Boy and girl shifted their focus to the dun gelding in the back stall.
“That his horse all right,” Beckah said.
Tommy Lee raised up. He wore a coarse cotton shirt several sizes too big for him. The loose folds of the shirt he’d tucked in his overalls, which hung by a single strap across his shoulder. He studied the animal while Caitlin joined Jesse. Beckah seemed to brighten at seeing a woman.
“Come on down, honey. You must be nigh frozen,” Caitlin said.
“Yes’m,” Beckah said, and started to crawl toward the ladder. Tommy Lee had yet to be convinced.
“The horse don’t mean nothin’. How come you know ol’ Massa Burlock? How come you say he dead?”
Jesse shrugged. His expression hardened. “Because I killed him.”
Morning broke clear and cold and as white as a virgin’s wedding veil. A pristine carpet of powdery snow had settled over the meadow and the barn and drifted against the remains of a split rail fence. As the doors to the barn opened, the hinges on one side gave way, and with a silence-shattering crash, the door toppled to earth.

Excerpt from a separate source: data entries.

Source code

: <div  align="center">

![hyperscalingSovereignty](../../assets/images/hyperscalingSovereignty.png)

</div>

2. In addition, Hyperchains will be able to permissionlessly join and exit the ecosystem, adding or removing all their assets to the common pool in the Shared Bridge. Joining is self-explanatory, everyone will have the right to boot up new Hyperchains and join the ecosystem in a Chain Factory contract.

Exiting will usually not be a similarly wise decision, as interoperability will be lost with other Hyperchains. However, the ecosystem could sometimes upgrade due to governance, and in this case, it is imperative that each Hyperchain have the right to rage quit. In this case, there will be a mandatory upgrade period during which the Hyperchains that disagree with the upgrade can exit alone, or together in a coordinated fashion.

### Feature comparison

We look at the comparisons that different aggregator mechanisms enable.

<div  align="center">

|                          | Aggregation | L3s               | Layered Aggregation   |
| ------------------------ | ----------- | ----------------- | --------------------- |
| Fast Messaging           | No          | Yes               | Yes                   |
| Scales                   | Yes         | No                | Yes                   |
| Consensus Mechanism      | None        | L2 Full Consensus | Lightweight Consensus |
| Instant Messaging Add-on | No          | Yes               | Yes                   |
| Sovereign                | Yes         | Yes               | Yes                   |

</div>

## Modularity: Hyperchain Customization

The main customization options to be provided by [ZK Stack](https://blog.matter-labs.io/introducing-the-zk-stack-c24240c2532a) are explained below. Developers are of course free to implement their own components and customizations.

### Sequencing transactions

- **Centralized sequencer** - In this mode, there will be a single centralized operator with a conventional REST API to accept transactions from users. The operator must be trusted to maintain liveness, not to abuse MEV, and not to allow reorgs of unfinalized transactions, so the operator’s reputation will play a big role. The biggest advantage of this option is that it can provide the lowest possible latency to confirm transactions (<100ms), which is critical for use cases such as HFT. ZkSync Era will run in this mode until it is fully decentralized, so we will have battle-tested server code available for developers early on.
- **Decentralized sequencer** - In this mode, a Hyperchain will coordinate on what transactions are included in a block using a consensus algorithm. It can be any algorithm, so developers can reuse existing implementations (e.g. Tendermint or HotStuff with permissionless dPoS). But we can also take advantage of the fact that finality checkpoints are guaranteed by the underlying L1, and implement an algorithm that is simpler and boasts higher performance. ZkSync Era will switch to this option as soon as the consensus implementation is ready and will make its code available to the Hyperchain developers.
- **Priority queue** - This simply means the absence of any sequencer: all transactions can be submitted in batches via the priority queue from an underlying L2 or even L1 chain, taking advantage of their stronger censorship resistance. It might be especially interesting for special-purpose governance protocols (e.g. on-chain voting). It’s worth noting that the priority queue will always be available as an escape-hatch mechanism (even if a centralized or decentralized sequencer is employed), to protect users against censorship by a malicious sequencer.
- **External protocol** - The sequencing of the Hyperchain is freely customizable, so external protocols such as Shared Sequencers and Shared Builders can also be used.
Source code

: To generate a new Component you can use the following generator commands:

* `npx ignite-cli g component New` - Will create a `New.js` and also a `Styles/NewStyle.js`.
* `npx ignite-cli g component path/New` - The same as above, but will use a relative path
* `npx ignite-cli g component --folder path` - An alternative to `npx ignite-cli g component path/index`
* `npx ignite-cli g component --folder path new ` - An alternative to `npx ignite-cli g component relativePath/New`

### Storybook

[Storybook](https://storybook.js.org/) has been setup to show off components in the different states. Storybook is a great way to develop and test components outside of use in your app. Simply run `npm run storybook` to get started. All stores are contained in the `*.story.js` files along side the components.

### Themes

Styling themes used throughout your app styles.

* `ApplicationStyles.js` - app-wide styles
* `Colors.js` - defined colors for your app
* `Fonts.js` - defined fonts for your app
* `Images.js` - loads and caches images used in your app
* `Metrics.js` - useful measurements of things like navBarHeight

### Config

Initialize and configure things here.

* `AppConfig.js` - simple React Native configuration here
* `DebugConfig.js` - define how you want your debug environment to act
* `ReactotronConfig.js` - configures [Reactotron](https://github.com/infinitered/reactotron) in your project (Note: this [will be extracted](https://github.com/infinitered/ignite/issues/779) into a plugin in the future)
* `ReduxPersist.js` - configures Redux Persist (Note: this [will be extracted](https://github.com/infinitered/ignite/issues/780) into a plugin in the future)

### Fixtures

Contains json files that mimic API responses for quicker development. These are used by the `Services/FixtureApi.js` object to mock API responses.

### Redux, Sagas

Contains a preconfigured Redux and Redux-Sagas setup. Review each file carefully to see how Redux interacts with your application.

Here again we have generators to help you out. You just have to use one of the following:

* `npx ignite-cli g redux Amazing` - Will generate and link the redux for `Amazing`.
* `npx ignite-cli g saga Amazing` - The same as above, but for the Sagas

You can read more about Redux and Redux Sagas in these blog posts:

Jesse McQueen emerged from the shadowy interior. His breath clouded the still air. His boots sank into the snow. He guessed that about two inches of powder had fallen overnight. There were patches of ice under some of the snow and a rider would have to be careful.

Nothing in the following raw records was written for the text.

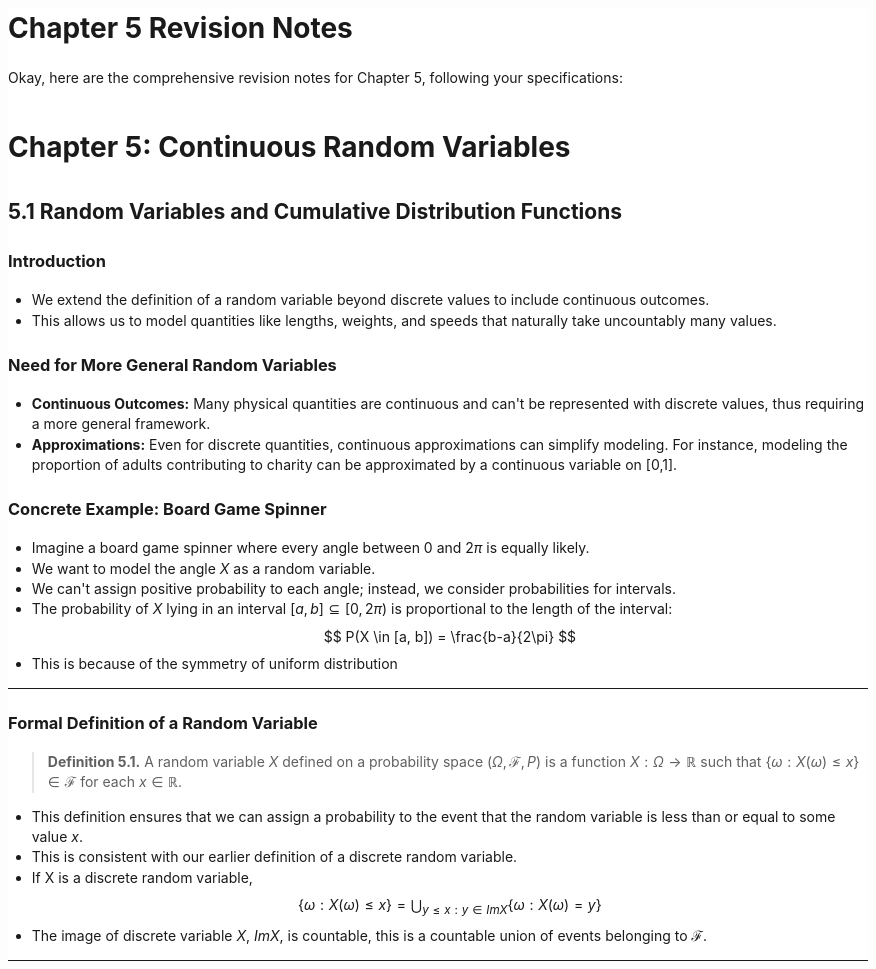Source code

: # Chapter 5 Revision Notes

Okay, here are the comprehensive revision notes for Chapter 5, following your specifications:

# Chapter 5: Continuous Random Variables

## 5.1 Random Variables and Cumulative Distribution Functions

### Introduction
*   We extend the definition of a random variable beyond discrete values to include continuous outcomes.
*   This allows us to model quantities like lengths, weights, and speeds that naturally take uncountably many values.

### Need for More General Random Variables

*   **Continuous Outcomes:** Many physical quantities are continuous and can't be represented with discrete values, thus requiring a more general framework.
*   **Approximations:** Even for discrete quantities, continuous approximations can simplify modeling. For instance, modeling the proportion of adults contributing to charity can be approximated by a continuous variable on \[0,1].

### Concrete Example: Board Game Spinner

*   Imagine a board game spinner where every angle between 0 and $2\pi$ is equally likely.
*   We want to model the angle $X$ as a random variable.
*   We can't assign positive probability to each angle; instead, we consider probabilities for intervals.
*   The probability of $X$ lying in an interval $[a, b] \subseteq [0, 2\pi)$ is proportional to the length of the interval:
    $$ P(X \in [a, b]) = \frac{b-a}{2\pi} $$
* This is because of the symmetry of uniform distribution

---

### Formal Definition of a Random Variable

> **Definition 5.1.** A random variable $X$ defined on a probability space $(\Omega, \mathcal{F}, P)$ is a function $X : \Omega \to \mathbb{R}$ such that $\{ \omega : X(\omega) \leq x \} \in \mathcal{F}$ for each $x \in \mathbb{R}$.

*  This definition ensures that we can assign a probability to the event that the random variable is less than or equal to some value $x$.
*  This is consistent with our earlier definition of a discrete random variable. 
* If X is a discrete random variable,
    $$ \{ \omega: X(\omega) \leq x \} = \bigcup_{y \leq x : y \in ImX} \{ \omega: X(\omega) = y \} $$
* The image of discrete variable $X$, $ImX$, is countable, this is a countable union of events belonging to $\mathcal{F}$.

---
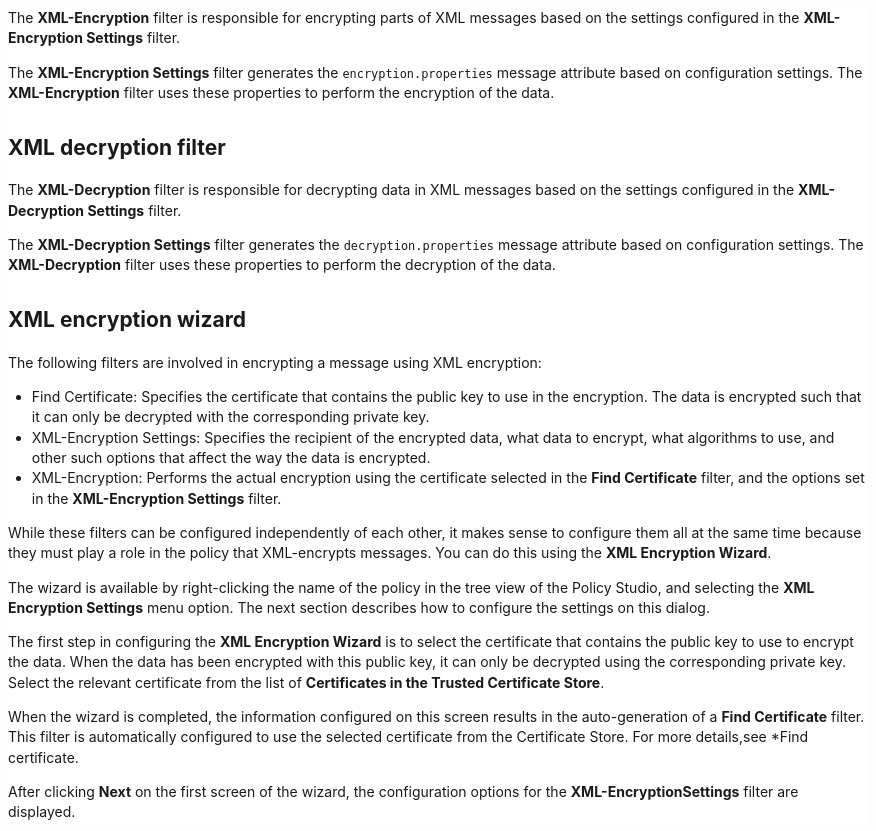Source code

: The **XML-Encryption**
filter is responsible for encrypting parts of XML messages based on the settings configured in the **XML-Encryption Settings**
filter.

The **XML-Encryption Settings**
filter generates the `encryption.properties`
message attribute based on configuration settings. The **XML-Encryption**
filter uses these properties to perform the encryption of the data.

## XML decryption filter

The **XML-Decryption**
filter is responsible for decrypting data in XML messages based on the settings configured in the **XML-Decryption Settings**
filter.

The **XML-Decryption Settings**
filter generates the `decryption.properties`
message attribute based on configuration settings. The **XML-Decryption**
filter uses these properties to perform the decryption of the data.

## XML encryption wizard

The following filters are involved in encrypting a message using XML encryption:

* Find Certificate: Specifies the certificate that contains the public key to use in the encryption. The data is encrypted such that it can only be decrypted with the corresponding private key.
* XML-Encryption Settings: Specifies the recipient of the encrypted data, what data to encrypt, what algorithms to use, and other such options that affect the way the data is encrypted.
* XML-Encryption: Performs the actual encryption using the certificate selected in the **Find Certificate** filter, and the options set in the **XML-Encryption Settings** filter.

While these filters can be configured independently of each other, it makes sense to configure them all at the same time because they must play a role in the policy that XML-encrypts messages. You can do this using the **XML Encryption Wizard**.

The wizard is available by right-clicking the name of the policy in the tree view of the Policy Studio, and selecting the **XML Encryption Settings**
menu option. The next section describes how to configure the settings on this dialog.

The first step in configuring the **XML Encryption Wizard**
is to select the certificate that contains the public key to use to encrypt the data. When the data has been encrypted with this public key, it can only be decrypted using the corresponding private key. Select the relevant certificate from the list of **Certificates in the Trusted Certificate Store**.

When the wizard is completed, the information configured on this screen results in the auto-generation of a **Find Certificate**
filter. This filter is automatically configured to use the selected certificate from the Certificate Store. For more details,see *Find certificate.

After clicking **Next**
on the first screen of the wizard, the configuration options for the **XML-EncryptionSettings**
filter are displayed.
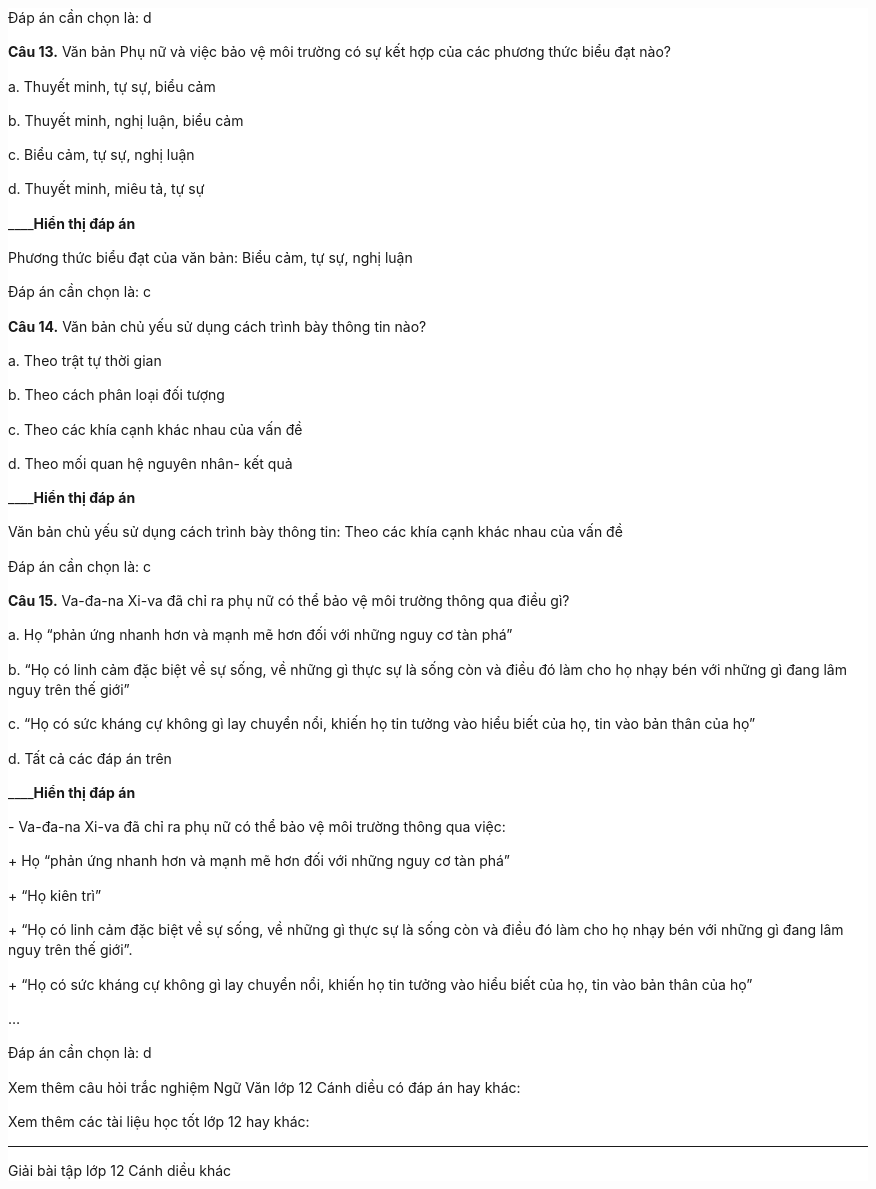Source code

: Đáp án cần chọn là: d

**Câu 13.** Văn bản Phụ nữ và việc bảo vệ môi trường có sự kết hợp của các phương thức biểu đạt nào?

a. Thuyết minh, tự sự, biểu cảm

b. Thuyết minh, nghị luận, biểu cảm

c. Biểu cảm, tự sự, nghị luận

d. Thuyết minh, miêu tả, tự sự

____**Hiển thị đáp án**

Phương thức biểu đạt của văn bản: Biểu cảm, tự sự, nghị luận

Đáp án cần chọn là: c

**Câu 14.** Văn bản chủ yếu sử dụng cách trình bày thông tin nào?

a. Theo trật tự thời gian

b. Theo cách phân loại đối tượng

c. Theo các khía cạnh khác nhau của vấn đề

d. Theo mối quan hệ nguyên nhân- kết quả

____**Hiển thị đáp án**

Văn bản chủ yếu sử dụng cách trình bày thông tin: Theo các khía cạnh khác nhau của vấn đề

Đáp án cần chọn là: c

**Câu 15.** Va-đa-na Xi-va đã chỉ ra phụ nữ có thể bảo vệ môi trường thông qua điều gì?

a. Họ “phản ứng nhanh hơn và mạnh mẽ hơn đối với những nguy cơ tàn phá”

b. “Họ có linh cảm đặc biệt về sự sống, về những gì thực sự là sống còn và điều đó làm cho họ nhạy bén với những gì đang lâm nguy trên thế giới”

c. “Họ có sức kháng cự không gì lay chuyển nổi, khiến họ tin tưởng vào hiểu biết của họ, tin vào bản thân của họ”

d. Tất cả các đáp án trên

____**Hiển thị đáp án**

\- Va-đa-na Xi-va đã chỉ ra phụ nữ có thể bảo vệ môi trường thông qua việc:

\+ Họ “phản ứng nhanh hơn và mạnh mẽ hơn đối với những nguy cơ tàn phá”

\+ “Họ kiên trì”

\+ “Họ có linh cảm đặc biệt về sự sống, về những gì thực sự là sống còn và điều đó làm cho họ nhạy bén với những gì đang lâm nguy trên thế giới”.

\+ “Họ có sức kháng cự không gì lay chuyển nổi, khiến họ tin tưởng vào hiểu biết của họ, tin vào bản thân của họ”

…

Đáp án cần chọn là: d

Xem thêm câu hỏi trắc nghiệm Ngữ Văn lớp 12 Cánh diều có đáp án hay khác:

Xem thêm các tài liệu học tốt lớp 12 hay khác:

* * *

Giải bài tập lớp 12 Cánh diều khác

Night had passed quickly enough. After serving up three helpings of biscuits and bacon for the young runaways and watching them polish off the entire jar of preserves, Jesse had bedded them down and then unrolled his own bedroll and fallen asleep. Sometime during the night, Caitlin had joined him for warmth. He awoke with her nestled beside him. It was a nice feeling but one he had not pursued with children present. In the morning, while Caitlin heated coffee and the last of the bacon, Jesse saddled the horses and readied them for the long ride to Memphis. There were few patrols during such weather, so Caitlin and the children would be safe enough. Caitlin had connections with abolitionists in Illinois and she assured both Tommy Lee and Beckah that she would find a home for each of them.